His consistent utterance was that he was a servant of Allah. I saw UN officials fall at his feet, a CNN journalist become Muslim at his hands, a crack addict say his kalimah shahadah, a Malaysian prince kiss his forehead and a member of Congress embrace him, but he would just tell them that he was their servant.

He possessed a wicked sense of humour, and once when we were climbing into a Washington taxi he laughed and said: ”Brothers, get your asses in.”

We were surprised, but only when he pointed out a sign on the taxi that had the abbreviation “Taxi Ass’n” did we realise what was amusing him.

I remember him looking at the Statue of Liberty in New York and saying, with a mischievous glint in his eye, that the headquarters of the jinn was in the head of Lady Liberty. Of course, he wasn’t serious.

I heard his dawn sohbas, or inspirational talks, his jumu’ahs and his public speeches. Not once did I ever hear him deviating in principle from Qur’an and Sunnah.

Unfortunately – and the truth has to be spoken – there were some around him who would unnecessarily exaggerate, or attribute things to Shaikh Naazim that I knew he would not be happy with.

Sometimes a Shaikh’s worst enemies are his own followers, those who still have to learn the niceties of Tasawwuf, which is a spiritual science based on Shari’ah, or Sacred Law. For Shaikh Naazim’s enemies this was fodder for their enmity, and they would forage upon it mercilessly.

In Cape Town, I saw a continuation of his enduring devotion. And whilst I’ve often observed his vast intellectual capacity, his approach – in tune with Prophetic Tradition –has always been to be accessible to whatever audience he has addressed.

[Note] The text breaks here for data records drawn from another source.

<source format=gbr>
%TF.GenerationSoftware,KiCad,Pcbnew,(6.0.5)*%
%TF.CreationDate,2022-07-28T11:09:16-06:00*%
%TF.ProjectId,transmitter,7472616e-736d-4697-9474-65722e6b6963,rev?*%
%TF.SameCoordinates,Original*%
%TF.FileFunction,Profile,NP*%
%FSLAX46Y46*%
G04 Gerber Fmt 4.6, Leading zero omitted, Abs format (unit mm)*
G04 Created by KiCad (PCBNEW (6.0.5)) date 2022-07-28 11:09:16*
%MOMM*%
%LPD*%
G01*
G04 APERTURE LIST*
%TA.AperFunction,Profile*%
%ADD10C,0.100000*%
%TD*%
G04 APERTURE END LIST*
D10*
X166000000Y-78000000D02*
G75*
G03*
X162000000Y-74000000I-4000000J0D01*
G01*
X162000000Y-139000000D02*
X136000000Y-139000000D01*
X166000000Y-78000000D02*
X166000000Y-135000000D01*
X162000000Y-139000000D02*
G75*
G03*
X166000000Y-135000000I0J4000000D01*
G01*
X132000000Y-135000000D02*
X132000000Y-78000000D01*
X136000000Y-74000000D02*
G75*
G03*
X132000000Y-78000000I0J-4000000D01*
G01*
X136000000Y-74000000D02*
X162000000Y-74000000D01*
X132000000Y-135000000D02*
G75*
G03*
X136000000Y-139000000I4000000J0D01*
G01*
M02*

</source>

“Sidi Yusuf, are the Angels smiling or not?” he once asked Shaikh Yusuf Da Costa, turning to us and saying that that indeed, they were smiling because the Prophet (SAW) smiled as part of his adab, or conduct, towards Allah’s Creation.

In fact, if I were to summarise the status of Shaikh Naazim I could do no better than to recall the Hadith related by Tirmidhi and Abu Dawud that if the Muslim is pleased with Allah, with Islam as his faith and with Muhammad (SAW) as his Messenger, then Allah will be pleased with him.